GIVEN INSTRUCTION A. Reproduce the passage on Hegel and Fukuyama from "One recalls—just barely-- the" to "had been fulfilled." word for word.

* START SUPPLIED TEXT *

One recalls—just barely-- the halcyon days when the Berlin Wall fell and when liberal democracy was busting out all over. Francis Fukuyama became famous for declaring that we had reached the end of history and that the Hegelian prophecy had been fulfilled.
For reasons that escape me many conservative thinkers embraced Fukuyama as one of their own. And yet, Hegel was anything but a conservative. He was a wide-eyed idealist who became the godfather of Marxism.
Fukuyama had allowed his mind to be occupied by one of Europe’s greatest idealists. Yet, he and his acolytes failed to understand that Hegel was anything but a proponent of free enterprise and liberal democracy. Hegel did not believe that human beings could, through the exercise of their free will, direct the course of history. His was an alternative to British empiricism and eventually American pragmatism.
Hegel believed that history embodied the movement of the World Spirit. Human beings could advance the historical narrative or resist it. They could catch the wave or fight it. There was no place for true freedom in Hegelianism. This never prevented Communist governments from calling themselves “democratic.” By that they meant that they were enacting what Rousseau called the “general will,” the true wishes of the populace, even if they had not been expressed in an election. If the people do not know what is good for them the Party does.

* END SUPPLIED TEXT *
* START ENTRIES PROVIDED *

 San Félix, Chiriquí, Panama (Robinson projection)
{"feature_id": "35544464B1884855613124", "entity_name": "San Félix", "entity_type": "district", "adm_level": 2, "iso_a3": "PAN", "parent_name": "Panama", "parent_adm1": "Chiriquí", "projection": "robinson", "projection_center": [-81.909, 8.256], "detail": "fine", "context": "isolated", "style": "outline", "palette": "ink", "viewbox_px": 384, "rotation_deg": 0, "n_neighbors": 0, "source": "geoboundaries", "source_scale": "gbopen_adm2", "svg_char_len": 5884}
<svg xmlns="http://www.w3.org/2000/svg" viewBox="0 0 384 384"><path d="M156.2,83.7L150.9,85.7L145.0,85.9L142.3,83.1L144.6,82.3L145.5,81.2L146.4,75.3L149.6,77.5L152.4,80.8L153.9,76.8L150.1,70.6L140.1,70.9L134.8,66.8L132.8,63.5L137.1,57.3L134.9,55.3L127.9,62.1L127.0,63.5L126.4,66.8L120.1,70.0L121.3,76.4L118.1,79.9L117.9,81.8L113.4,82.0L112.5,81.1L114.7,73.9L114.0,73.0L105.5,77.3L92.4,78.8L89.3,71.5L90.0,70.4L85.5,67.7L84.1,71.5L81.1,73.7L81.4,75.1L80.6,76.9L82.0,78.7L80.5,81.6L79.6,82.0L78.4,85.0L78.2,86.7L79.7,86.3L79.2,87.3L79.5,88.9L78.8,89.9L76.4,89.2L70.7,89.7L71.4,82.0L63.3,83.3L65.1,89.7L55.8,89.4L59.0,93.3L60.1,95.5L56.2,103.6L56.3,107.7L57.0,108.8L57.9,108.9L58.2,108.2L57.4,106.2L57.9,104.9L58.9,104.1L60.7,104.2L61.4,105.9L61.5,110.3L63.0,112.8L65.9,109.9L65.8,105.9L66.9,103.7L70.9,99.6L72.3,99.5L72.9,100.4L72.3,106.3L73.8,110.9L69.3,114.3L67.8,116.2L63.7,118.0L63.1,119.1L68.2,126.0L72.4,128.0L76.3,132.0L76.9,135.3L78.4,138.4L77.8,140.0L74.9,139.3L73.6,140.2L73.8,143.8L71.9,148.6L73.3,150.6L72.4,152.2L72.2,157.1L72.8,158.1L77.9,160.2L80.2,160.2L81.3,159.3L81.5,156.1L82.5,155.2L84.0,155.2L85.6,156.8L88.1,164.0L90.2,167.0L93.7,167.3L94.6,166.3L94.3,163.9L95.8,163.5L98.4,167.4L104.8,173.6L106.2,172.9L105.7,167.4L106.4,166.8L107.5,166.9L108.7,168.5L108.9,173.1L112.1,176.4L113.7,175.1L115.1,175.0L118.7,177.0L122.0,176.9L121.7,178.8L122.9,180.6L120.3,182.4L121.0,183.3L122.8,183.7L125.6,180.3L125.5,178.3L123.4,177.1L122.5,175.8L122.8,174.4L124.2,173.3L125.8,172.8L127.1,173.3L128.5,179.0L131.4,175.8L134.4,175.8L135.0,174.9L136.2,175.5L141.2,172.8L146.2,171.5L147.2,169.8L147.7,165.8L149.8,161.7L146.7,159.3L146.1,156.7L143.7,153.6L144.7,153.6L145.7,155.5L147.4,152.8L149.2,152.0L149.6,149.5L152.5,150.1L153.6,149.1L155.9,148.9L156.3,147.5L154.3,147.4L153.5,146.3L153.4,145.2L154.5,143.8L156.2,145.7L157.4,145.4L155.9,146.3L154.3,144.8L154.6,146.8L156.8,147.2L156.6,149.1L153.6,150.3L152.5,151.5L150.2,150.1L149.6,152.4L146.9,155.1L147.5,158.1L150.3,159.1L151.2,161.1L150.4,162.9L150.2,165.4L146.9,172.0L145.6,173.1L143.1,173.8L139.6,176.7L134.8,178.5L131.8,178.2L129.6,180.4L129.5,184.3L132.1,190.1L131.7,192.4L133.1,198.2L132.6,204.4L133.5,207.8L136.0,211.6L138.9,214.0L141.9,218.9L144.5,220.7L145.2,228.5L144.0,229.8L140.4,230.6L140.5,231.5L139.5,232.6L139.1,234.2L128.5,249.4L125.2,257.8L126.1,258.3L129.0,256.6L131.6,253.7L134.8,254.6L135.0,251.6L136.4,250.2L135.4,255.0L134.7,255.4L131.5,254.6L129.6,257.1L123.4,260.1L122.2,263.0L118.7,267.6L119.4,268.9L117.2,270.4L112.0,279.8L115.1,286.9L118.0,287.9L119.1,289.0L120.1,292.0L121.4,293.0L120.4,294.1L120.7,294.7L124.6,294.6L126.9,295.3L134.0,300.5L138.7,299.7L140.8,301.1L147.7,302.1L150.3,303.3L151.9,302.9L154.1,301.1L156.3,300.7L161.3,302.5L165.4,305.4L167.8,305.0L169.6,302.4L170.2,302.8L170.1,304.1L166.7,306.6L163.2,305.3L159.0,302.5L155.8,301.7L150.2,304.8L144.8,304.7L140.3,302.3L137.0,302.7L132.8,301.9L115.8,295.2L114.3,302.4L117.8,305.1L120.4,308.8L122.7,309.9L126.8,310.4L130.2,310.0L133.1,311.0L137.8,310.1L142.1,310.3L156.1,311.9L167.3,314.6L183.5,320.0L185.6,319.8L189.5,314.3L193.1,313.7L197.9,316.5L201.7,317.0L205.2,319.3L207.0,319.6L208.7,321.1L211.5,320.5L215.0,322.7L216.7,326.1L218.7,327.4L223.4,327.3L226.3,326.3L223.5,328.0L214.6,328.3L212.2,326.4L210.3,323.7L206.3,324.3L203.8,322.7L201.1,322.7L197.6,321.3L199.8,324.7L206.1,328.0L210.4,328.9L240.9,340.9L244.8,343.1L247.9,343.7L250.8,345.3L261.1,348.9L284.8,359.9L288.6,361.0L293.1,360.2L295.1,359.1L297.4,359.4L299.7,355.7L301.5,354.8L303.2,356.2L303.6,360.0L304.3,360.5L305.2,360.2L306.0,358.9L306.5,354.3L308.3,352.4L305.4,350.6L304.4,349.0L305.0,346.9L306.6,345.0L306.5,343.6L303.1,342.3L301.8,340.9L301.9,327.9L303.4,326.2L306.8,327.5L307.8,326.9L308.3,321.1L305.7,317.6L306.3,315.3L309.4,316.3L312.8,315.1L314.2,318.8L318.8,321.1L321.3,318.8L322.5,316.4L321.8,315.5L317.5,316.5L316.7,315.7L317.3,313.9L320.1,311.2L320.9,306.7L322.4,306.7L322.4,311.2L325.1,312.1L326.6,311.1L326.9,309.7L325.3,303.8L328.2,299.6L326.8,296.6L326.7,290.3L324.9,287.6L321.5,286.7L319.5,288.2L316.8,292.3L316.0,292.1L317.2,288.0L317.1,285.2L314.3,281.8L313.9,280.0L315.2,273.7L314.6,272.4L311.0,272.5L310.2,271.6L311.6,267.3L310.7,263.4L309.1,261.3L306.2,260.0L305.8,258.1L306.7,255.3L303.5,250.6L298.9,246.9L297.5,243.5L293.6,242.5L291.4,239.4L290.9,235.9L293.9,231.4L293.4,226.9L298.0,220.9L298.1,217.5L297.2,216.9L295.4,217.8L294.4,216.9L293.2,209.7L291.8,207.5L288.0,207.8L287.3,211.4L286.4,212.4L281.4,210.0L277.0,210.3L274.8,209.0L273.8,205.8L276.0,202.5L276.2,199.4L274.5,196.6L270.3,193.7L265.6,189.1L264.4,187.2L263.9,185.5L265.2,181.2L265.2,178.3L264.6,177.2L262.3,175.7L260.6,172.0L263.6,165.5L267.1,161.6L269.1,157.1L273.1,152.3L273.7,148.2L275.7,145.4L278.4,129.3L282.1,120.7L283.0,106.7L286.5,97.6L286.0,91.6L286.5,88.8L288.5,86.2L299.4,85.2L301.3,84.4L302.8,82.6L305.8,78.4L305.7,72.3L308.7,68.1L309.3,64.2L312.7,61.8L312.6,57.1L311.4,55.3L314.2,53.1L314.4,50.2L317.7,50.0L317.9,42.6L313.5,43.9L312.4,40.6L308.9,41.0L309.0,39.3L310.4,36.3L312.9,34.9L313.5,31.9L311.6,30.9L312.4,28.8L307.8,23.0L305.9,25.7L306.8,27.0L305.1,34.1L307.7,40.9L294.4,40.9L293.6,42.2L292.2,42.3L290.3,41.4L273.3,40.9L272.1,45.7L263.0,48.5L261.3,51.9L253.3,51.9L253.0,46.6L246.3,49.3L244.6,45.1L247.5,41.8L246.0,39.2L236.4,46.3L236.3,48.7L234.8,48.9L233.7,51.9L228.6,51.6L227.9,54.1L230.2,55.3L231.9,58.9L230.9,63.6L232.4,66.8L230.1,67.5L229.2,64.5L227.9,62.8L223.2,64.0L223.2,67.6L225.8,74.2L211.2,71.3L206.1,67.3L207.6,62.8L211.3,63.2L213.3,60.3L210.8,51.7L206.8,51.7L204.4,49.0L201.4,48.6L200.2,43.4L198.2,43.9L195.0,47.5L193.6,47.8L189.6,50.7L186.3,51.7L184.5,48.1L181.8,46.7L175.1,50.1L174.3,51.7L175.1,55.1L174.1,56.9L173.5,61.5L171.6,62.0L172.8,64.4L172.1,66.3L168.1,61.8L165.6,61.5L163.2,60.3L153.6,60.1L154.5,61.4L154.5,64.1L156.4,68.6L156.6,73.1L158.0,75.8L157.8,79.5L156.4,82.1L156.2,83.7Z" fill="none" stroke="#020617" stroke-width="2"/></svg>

* END ENTRIES PROVIDED *
* START ENTRIES PROVIDED *

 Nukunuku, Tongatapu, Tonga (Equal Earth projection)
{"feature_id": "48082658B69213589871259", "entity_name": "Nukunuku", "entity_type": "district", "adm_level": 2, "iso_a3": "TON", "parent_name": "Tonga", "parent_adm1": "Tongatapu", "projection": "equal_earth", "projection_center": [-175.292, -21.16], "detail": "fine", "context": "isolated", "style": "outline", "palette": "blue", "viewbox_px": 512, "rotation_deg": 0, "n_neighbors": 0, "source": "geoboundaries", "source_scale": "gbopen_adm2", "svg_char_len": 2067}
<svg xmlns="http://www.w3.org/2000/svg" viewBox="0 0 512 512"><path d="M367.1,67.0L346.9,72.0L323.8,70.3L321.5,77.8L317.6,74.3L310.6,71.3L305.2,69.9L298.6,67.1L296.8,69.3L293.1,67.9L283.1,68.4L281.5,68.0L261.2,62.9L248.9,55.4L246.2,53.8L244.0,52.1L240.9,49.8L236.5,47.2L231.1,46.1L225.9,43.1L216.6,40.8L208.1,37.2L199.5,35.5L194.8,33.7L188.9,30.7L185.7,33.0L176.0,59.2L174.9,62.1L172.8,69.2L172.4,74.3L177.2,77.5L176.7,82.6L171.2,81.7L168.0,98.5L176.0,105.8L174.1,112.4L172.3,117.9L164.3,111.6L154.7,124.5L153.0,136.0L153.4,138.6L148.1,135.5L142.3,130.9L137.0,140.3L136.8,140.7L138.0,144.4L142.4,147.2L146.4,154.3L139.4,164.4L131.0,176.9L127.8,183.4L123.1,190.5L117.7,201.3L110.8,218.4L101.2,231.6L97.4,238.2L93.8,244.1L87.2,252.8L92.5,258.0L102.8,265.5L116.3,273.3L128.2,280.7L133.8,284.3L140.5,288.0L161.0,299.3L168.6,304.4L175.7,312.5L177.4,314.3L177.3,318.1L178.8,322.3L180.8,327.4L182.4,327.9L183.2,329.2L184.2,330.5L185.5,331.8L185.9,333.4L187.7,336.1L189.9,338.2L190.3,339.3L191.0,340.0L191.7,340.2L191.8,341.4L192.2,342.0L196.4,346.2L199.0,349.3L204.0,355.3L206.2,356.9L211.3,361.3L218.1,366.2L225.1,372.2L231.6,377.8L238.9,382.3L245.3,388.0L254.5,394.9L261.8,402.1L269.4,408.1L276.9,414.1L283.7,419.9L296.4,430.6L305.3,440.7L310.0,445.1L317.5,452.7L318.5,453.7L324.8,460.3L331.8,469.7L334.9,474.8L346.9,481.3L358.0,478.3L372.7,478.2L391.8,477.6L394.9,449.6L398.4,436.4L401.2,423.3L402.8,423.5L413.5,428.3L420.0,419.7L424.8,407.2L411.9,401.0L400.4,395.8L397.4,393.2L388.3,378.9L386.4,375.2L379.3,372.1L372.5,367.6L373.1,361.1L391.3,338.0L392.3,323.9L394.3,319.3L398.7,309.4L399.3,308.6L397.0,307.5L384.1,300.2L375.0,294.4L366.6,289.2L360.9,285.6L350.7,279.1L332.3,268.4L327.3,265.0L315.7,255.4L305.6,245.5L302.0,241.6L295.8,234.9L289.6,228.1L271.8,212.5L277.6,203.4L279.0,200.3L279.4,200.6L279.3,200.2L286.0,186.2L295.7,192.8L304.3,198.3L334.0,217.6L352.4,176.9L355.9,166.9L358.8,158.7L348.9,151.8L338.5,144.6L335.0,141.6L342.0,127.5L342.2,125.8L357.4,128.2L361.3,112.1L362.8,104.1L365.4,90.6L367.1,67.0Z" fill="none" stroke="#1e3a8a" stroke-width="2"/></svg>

* END ENTRIES PROVIDED *

GIVEN INSTRUCTION B. Locate every line in the rows that contains the string "Tongatapu", and copy each of those lines.

RIGHT ANSWER A.
One recalls—just barely-- the halcyon days when the Berlin Wall fell and when liberal democracy was busting out all over. Francis Fukuyama became famous for declaring that we had reached the end of history and that the Hegelian prophecy had been fulfilled.

RIGHT ANSWER B.
 Nukunuku, Tongatapu, Tonga (Equal Earth projection)
{"feature_id": "48082658B69213589871259", "entity_name": "Nukunuku", "entity_type": "district", "adm_level": 2, "iso_a3": "TON", "parent_name": "Tonga", "parent_adm1": "Tongatapu", "projection": "equal_earth", "projection_center": [-175.292, -21.16], "detail": "fine", "context": "isolated", "style": "outline", "palette": "blue", "viewbox_px": 512, "rotation_deg": 0, "n_neighbors": 0, "source": "geoboundaries", "source_scale": "gbopen_adm2", "svg_char_len": 2067}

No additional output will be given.